James Tallmadge, Jr. is a 41 year old graduate of Brown University, a lawyer, ex-soldier in the War of 1812 and serving his one term in Congress when he becomes famous for offering an amendment to a bill to admit Missouri as the 23rd state in the Union. It supports the addition, but only…

Provided, that the further introduction of slavery…be prohibited…and that all children born within the said State after the admission thereof into the Union shall be free, but may be held to service until the age of twenty-five years.

In one fell swoop, this threat to the expansion of slavery by Tallmadge picks the scab off the sectional wounds that threatened in 1787 to derail the effort to arrive at a national Constitution and Union.

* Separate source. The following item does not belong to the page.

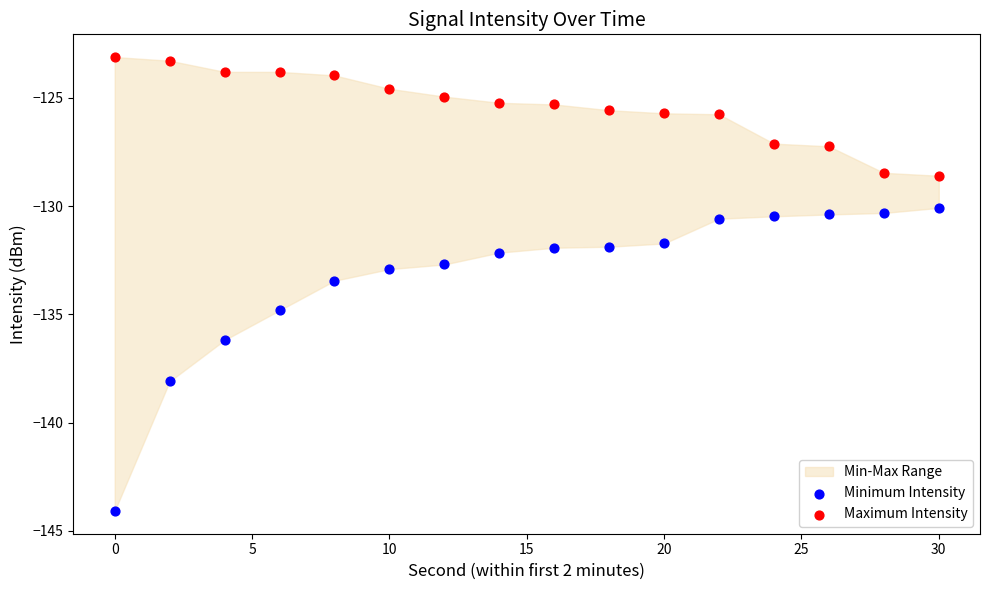

Which series contains the lowest Y value?

Minimum Intensity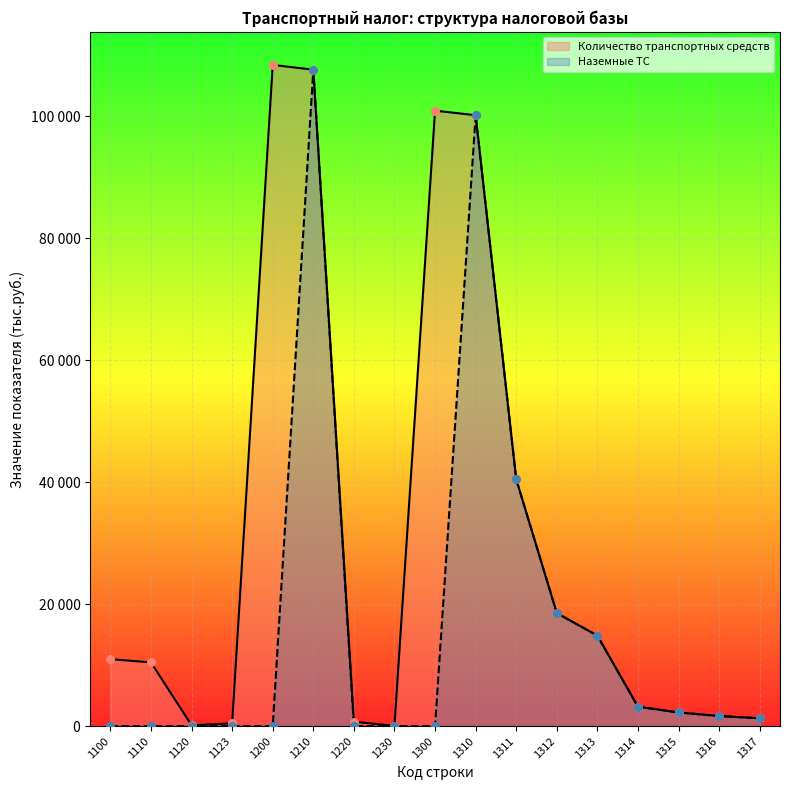

Is the value of Наземные ТС at 1100 greater than the value of Количество транспортных средств at 1210?

No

The heated exchanges which follow remind many present of those at Philadelphia between Gouvernor Morris, the ardently anti-slavery delegate from Pennsylvania, and his pro-slavery antagonist James Rutledge of South Carolina. 

The Tallmadge Amendment lets the slavery genie out of the bottle, and for the next four decades future members of Congress will be left to struggle with this fact. 

Two founding fathers weigh in on the debate. In a letter to his wife, John Adams comments:

Negro Slavery is an evil of Colossal magnitude and I am utterly averse to the admission of Slavery into the Missouri Territories.

Meanwhile, from his peaceful mountaintop in Monticello, the 76 year old Thomas Jefferson, recognizes the import of the Tallmadge Amendment:      

This momentous question, like a fire bell in the night, awakened and filled me with terror. I considered it at once as the knell of the Union. 

Henry Clay’s 1829 Missouri Compromise defuses the crisis by admitting the Free State of Maine along with Missouri and establishing a 36’30’ boundary line on slavery in the Louisiana lands.